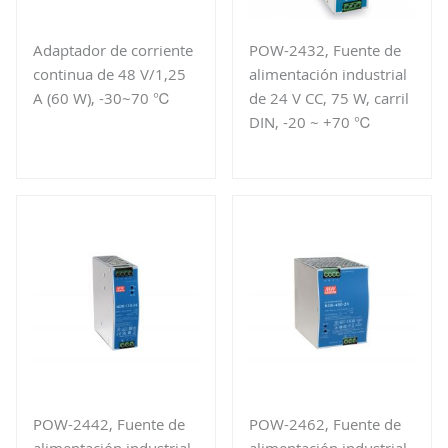
Adaptador de corriente
POW-2432, Fuente de
continua de 48 V/1,25
alimentación industrial
A (60 W), -30~70 ℃
de 24 V CC, 75 W, carril
DIN, -20 ~ +70 ℃
POW-2442, Fuente de
POW-2462, Fuente de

----------------------------------------

> [Task goal]: Repeat only the stretch of lines starting at the one containing "alimentación industrial" and running to the final line of the entries above.

> [Result of the task]:
alimentación industrial
A (60 W), -30~70 ℃
de 24 V CC, 75 W, carril
DIN, -20 ~ +70 ℃
POW-2442, Fuente de
POW-2462, Fuente de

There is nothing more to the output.